TEXT SECTION: Begin

Learning Objective Design under JCI
- Although the JCI paradigm simplifies the unification of diverse intervention settings, it does not directly address:
  - Q1. What is the appropriate learning objective?
  - Q2. How should the learning process be designed?
- We give the answer:
  - A1. A straightforward idea is to use the generated training data to train models that directly predict causal graphs. However, we highlight the overlooked connection between identifiability in ICD and SCL: models should aim to predict identifiable causal structures, specifically $\mathcal{I}$ -CPDAG. Recall that a causal edge is identifiable only if it consistently appears across all causal graphs compatible with the given data. Unidentifiable edges lack stable associations with the data, even if they exist in the true causal graph. (We have also added a theoretical proof of identifiability in Appendix D of the revised version.)
  - A2. We chose to focus on identifying identifiable components in $\mathcal{I}$ -CPDAG, namely the skeleton and v-structure. Inspired by the PC algorithm, we adapt it into a PC-Liked SCL algorithm. This approach structures learning as a two-phase process: skeleton identification in the first stage, followed by orientation prediction in the second stage. This design ensures theoretical asymptotic correctness while fostering systematic feature extraction and improved classification mechanisms. Consequently, our method demonstrates greater robustness compared to PC, achieving superior empirical performance.

TEXT SECTION: End
PROVIDED INFORMATION: Begin

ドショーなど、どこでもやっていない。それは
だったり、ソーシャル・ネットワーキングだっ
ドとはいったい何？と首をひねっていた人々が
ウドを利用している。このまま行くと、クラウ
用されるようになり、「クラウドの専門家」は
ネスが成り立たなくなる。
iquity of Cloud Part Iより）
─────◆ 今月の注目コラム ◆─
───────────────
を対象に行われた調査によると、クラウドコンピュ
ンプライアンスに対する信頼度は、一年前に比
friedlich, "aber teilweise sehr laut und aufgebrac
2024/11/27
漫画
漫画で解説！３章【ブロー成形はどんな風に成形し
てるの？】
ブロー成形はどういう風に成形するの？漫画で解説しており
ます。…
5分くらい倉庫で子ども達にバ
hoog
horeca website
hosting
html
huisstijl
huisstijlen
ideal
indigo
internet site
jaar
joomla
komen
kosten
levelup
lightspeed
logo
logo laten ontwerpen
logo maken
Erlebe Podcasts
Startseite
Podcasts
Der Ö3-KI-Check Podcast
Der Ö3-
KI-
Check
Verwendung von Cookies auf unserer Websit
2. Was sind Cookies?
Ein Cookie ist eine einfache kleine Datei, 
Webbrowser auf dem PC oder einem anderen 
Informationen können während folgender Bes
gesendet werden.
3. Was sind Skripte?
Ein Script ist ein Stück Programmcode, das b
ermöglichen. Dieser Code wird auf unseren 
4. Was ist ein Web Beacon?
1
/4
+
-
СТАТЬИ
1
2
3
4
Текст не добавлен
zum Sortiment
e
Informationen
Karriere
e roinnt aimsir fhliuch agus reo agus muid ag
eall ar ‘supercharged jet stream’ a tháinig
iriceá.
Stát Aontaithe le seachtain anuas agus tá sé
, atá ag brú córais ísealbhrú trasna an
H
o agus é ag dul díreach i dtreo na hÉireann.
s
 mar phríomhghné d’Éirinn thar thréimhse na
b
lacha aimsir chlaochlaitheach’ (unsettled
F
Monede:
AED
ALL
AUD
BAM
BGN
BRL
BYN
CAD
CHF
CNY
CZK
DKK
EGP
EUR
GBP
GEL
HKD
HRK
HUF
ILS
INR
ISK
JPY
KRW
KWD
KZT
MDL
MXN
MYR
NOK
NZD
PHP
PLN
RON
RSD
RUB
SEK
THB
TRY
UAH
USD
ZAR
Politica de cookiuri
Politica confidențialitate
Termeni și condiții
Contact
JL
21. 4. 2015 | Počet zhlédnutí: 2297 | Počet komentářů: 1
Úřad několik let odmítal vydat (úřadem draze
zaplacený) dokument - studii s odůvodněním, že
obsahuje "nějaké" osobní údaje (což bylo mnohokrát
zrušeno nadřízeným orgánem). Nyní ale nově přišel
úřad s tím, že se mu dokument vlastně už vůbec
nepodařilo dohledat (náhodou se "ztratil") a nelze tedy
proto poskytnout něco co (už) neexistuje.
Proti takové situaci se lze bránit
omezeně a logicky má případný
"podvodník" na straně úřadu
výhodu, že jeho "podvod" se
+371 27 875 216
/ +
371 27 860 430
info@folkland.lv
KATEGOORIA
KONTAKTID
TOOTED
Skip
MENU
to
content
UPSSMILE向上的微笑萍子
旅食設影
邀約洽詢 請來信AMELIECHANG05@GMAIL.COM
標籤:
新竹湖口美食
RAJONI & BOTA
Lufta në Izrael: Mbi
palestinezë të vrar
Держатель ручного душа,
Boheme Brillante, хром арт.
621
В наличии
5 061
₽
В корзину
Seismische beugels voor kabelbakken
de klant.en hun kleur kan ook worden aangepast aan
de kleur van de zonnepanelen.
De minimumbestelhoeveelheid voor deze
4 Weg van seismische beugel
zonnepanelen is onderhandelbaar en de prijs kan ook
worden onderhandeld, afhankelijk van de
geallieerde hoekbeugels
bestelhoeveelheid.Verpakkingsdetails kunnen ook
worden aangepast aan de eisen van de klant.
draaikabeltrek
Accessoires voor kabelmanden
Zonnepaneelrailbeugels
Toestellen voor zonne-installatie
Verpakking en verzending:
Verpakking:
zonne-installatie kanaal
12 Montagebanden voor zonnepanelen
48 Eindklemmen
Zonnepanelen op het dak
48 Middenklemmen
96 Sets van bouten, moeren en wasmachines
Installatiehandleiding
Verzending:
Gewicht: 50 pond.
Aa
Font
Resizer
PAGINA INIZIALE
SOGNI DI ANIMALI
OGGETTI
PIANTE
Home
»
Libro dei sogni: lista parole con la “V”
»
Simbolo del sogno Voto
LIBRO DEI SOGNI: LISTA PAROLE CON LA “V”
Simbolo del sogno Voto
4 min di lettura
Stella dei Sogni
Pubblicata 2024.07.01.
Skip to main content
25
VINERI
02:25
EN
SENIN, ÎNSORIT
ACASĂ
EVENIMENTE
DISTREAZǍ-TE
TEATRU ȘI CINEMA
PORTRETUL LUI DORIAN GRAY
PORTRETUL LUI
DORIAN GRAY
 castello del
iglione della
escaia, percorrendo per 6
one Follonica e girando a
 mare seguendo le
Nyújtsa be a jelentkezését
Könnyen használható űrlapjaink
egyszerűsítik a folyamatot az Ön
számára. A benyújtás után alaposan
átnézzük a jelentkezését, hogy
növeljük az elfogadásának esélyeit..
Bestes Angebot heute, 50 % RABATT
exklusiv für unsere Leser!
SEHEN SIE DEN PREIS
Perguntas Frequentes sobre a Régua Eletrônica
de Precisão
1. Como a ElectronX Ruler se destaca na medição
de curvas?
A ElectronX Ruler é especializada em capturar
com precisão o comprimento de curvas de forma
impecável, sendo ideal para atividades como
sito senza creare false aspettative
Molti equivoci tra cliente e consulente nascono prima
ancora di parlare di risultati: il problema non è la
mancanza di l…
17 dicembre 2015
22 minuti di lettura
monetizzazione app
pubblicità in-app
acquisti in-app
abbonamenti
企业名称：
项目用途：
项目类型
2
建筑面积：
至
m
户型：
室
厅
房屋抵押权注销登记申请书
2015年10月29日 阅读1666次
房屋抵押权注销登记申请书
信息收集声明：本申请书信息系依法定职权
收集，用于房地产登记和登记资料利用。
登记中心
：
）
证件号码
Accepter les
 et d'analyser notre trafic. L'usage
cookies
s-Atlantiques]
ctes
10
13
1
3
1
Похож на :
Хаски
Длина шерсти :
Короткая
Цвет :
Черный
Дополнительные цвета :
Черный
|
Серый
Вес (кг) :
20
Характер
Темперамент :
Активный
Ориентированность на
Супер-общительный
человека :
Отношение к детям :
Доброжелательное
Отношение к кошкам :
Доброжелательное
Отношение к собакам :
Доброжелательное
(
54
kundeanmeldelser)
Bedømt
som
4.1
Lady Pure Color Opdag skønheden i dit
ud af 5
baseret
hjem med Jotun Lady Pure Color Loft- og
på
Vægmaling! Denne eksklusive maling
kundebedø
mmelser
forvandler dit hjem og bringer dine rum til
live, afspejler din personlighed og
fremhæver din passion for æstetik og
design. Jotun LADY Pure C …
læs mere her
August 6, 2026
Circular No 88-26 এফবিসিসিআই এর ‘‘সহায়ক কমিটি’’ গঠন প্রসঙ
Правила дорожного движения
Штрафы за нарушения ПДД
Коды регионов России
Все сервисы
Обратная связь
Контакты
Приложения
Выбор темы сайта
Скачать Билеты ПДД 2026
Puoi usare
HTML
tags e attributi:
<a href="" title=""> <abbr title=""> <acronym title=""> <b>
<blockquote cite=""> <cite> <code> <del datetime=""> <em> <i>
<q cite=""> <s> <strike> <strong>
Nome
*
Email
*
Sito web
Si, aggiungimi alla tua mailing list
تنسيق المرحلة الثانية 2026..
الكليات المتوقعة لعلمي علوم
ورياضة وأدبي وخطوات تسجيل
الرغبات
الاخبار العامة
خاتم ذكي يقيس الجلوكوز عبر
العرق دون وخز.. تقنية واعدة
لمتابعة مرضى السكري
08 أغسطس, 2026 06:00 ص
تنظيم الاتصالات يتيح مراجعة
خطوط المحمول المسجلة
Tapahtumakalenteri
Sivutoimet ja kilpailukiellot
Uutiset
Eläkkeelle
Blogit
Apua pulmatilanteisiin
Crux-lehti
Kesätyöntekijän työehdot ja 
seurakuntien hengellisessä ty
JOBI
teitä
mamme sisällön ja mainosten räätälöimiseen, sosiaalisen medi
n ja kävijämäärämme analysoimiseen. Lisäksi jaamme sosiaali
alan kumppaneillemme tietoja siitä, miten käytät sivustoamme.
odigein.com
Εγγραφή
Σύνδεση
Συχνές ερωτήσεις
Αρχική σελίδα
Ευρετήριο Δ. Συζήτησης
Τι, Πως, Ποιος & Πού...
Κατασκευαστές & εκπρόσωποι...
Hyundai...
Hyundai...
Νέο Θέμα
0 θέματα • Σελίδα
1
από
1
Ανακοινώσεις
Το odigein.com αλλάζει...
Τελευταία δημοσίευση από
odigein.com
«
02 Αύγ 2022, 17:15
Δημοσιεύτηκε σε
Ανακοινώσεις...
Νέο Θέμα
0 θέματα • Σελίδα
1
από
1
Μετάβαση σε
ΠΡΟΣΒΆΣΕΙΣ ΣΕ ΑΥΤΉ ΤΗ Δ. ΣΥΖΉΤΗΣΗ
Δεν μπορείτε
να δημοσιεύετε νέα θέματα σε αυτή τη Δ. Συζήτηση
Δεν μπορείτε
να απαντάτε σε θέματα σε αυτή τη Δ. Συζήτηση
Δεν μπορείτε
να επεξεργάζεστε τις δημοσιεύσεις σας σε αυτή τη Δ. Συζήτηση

PROVIDED INFORMATION: End

● **TASKS AND EXERCISES**:
(1) Answer the following questions using the learning objective design text.
(a) In which appendix of the revised version was a theoretical proof of identifiability added?
(b) Which algorithm inspired the proposed approach?
(c) What is performed in the first stage of the two-phase learning process?
(2) Reproduce the passage of the learning objective design text between "- We give the" and "the revised version.)", inclusive.

● **PROBLEM SOLUTIONS**:
(1)
(a) Appendix D
(b) The PC algorithm
(c) Skeleton identification

(2)
- We give the answer:
  - A1. A straightforward idea is to use the generated training data to train models that directly predict causal graphs. However, we highlight the overlooked connection between identifiability in ICD and SCL: models should aim to predict identifiable causal structures, specifically $\mathcal{I}$ -CPDAG. Recall that a causal edge is identifiable only if it consistently appears across all causal graphs compatible with the given data. Unidentifiable edges lack stable associations with the data, even if they exist in the true causal graph. (We have also added a theoretical proof of identifiability in Appendix D of the revised version.)